Ding dong the Krokodil is dead! (Former South African President PW Botha)

Maybe, but that wasn’t going to happen. It’s not enough for you to win the victory, you have to win converts?

As has already been noted, it happened to George Wallce. Robert Byrd, too.

First, “win the victory?”

Second, like most civil rights struggles, the only way to “win the victory” is by winning converts. The more people who are converted, the quicker and easier the integration of the disadvantaged group into mainstream society, even after the main struggle is settled. There are still racist elements in SA society that would love to see a return of apartheid. Had Botha, regarded by much of the world as the face of apartheid, come around at the end, it would have been yet another blow against the legitimacy and appeal of such philosophies.

Third, it strikes me as eminently appropriate, even charitable, to wish that someone who believed in and supported a manifest evil had mended their ways before they died.

And finally, there’s nothing remotely admirable about holding to an evil or unjust ideal in the face of concentrated opposition. Consistency is not a virtue in and of itself. You’ve basically suggested, in this thread, that Botha deserves a measure of respect for being really dedicated to racism. He does not. The greater his dedication to racism, the more scorn he deserves.

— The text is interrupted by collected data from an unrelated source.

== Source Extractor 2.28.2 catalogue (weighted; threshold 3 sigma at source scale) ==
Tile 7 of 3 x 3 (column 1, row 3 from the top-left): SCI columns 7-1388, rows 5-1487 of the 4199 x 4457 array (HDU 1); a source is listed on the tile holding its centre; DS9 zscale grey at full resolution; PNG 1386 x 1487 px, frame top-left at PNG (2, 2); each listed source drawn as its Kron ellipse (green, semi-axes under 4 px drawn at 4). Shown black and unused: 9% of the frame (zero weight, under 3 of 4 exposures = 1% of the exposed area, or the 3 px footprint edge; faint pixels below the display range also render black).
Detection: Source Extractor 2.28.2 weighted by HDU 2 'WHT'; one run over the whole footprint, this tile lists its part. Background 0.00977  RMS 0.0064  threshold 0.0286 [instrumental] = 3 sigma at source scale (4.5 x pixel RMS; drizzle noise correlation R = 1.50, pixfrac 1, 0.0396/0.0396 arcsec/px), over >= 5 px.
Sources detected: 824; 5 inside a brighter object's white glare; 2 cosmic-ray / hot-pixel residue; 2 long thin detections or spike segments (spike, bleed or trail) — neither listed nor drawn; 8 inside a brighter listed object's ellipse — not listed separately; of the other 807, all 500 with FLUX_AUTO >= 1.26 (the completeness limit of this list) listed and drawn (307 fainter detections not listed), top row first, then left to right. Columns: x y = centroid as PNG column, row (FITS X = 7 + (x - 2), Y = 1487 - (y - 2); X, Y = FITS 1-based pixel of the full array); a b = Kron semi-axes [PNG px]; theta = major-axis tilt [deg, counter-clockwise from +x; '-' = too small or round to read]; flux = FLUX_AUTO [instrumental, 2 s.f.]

The longer his dedication, the longer his name should be cursed.

I’m saying that Botha deserves a measure of respect for honesty. If he really didn’t believe there was anything wrong with apartheid and his actions, and all evidence shows he didn’t, I’m saying it’s good that he didn’t pretend he believed there was.

Sorry to double post, but I just thought of a story about Lyndon Johnson. There’s a story that Johnson said that, after he signed the Civil Rights Act, the first thing he’d do was “go down to South Carolina and watch Strom Thurmond kiss all the black ass he can find.”

Thurmond, Wallace, Byrd, and so many more were perfectly willing to zealously advocate for segregation when it was popular, and then, when the people they had spent their time advocating discrimination against were able to vote, they realized how terrible their old views were.

It puts me in mind of the convict who finds Jesus right before his parole hearing. I’m glad for change, but the timing is really convenient.